30 May 2018
This special edition of Cooperative Insider also features an interview with Jean-Louis Bancel, chair of Crédit Cooperatif in France. Mr Bancel also chairs French Apex Coop FR, Cooperatives Europe, and the International Co-operative Banking Association. In this interview he looks at the state of credit cooperatives and the contribution of the sector to fulfilling the Sustainable Development Goals.
Raiffeisen set up Europe’s first credit cooperative in 1864 at a time when the continent was suffering from a severe famine and the rural population in Germany was experiencing poverty and hunger. How relevant are cooperative and global banks now in addressing the current challenges faced by Europe and the world?
Jean-Louis Bancel: Raiffeisen's achievement has been to fight for the creation of cooperative banks without initial capital. For him, it was a way to break the monopoly of banking activity at the hands of the rich. His achievement was to make clear that, even in the field of finance, the loyalty of the members is a real asset. It allows the accumulation of assets, in the form of indivisible reserves, so services can be created to meet needs of the members. In addition, this approach allows a greater opening up of the banking market makes the market more fluid and this is ultimately favorable to the consumers.
Today, this vision, which I describe as revolutionary, is not accepted by the regulators, who in various ways are trying to penalize the cooperative banks – even while they demonstrate, every day, their usefulness to millions of people in Europe and around the world. I consider that our main challenge is not to let ourselves be dominated by the unproven assertions that govern the bureaucratic approach of regulators. To do this, we need to make our members more aware of our difference and our relevance to the modern world so that their opinion may eventually prevail over the power of technocrats.
How is Crédit Coopératif celebrating the 200th anniversary of Raiffeisen’s birth?
Jean-Louis Bancel: Crédit Coopératif was created 125 years ago by workers' cooperatives who could not find banks which would give them credit. One can see the similarity with the original approach of Raiffeisen. In a different social and economic environment we have the demonstration that cooperatives, including banks, are "children of necessity". Although not belonging to the Raiffeisen movement, Crédit Coopératif will take the chance to mark the 200th anniversary by highlighting the contemporary significance of this banking revolution.

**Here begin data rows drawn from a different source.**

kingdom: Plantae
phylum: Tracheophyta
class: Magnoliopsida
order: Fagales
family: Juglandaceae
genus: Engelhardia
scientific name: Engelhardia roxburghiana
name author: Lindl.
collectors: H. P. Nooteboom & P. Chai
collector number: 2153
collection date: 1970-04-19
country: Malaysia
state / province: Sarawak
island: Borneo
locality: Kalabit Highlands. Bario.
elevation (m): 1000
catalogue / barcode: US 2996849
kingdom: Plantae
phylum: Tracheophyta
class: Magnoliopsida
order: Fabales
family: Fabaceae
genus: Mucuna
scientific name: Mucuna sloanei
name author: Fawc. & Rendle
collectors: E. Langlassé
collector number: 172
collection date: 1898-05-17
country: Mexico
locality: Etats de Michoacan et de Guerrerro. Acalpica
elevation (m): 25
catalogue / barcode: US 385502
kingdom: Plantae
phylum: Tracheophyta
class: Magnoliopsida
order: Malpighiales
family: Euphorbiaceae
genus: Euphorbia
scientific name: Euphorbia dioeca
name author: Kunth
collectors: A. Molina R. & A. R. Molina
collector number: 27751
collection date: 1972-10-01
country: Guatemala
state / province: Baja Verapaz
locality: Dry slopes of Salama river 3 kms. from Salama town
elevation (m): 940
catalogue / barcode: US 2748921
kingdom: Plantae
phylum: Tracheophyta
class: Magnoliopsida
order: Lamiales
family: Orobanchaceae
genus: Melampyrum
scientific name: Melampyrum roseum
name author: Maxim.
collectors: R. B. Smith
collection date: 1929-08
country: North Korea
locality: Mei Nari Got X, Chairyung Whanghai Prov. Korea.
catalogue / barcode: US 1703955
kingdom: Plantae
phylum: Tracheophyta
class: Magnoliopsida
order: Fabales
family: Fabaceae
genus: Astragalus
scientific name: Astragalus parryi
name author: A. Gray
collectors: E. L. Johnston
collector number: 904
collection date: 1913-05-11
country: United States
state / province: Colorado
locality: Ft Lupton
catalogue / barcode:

Ten years have passed since the 2008 financial crisis. What is the current state of cooperative banks?
Jean-Louis Bancel: As president of the International Association of Cooperative Banks, sectoral organization of the International Cooperative Alliance, I can tell you that cooperative banks have demonstrated their resilience in the face of the 2008 financial crisis. On the other hand, being more involved in the financing of the real economy, they suffered from the economic problems that followed. Organisations that had lost their cooperative nature were particularly affected. That is why we must deplore the demutualization of a number of cooperative banks in some European countries. On the other hand, I am sure that the right combination of professionalism and the implementation of cooperative values and principles can appeal to young people who are eager for transparency and meaning brought to everyday consumer behavior.
One of the 17 Sustainable Development Goals is improving access to basic goods and services. Two billion people across the world do not have access to financial services. What role can cooperatives play in addressing this?
Jean-Louis Bancel: The setting of the Sustainable Development Goals for 2030 by the UN is a great challenge for cooperatives, particularly with regard to the 7th cooperative principle: concern for the community. That is why the International Cooperative Alliance, which gathers more than one billion people, has adhered to this approach. Giving access to financial services to billions of people around the world, whether close to home or much further through development collaborations, is a noble challenge facing cooperative banks. Without a doubt, we need to talk to each other more in the various international forums where we meet to define concrete lines of action.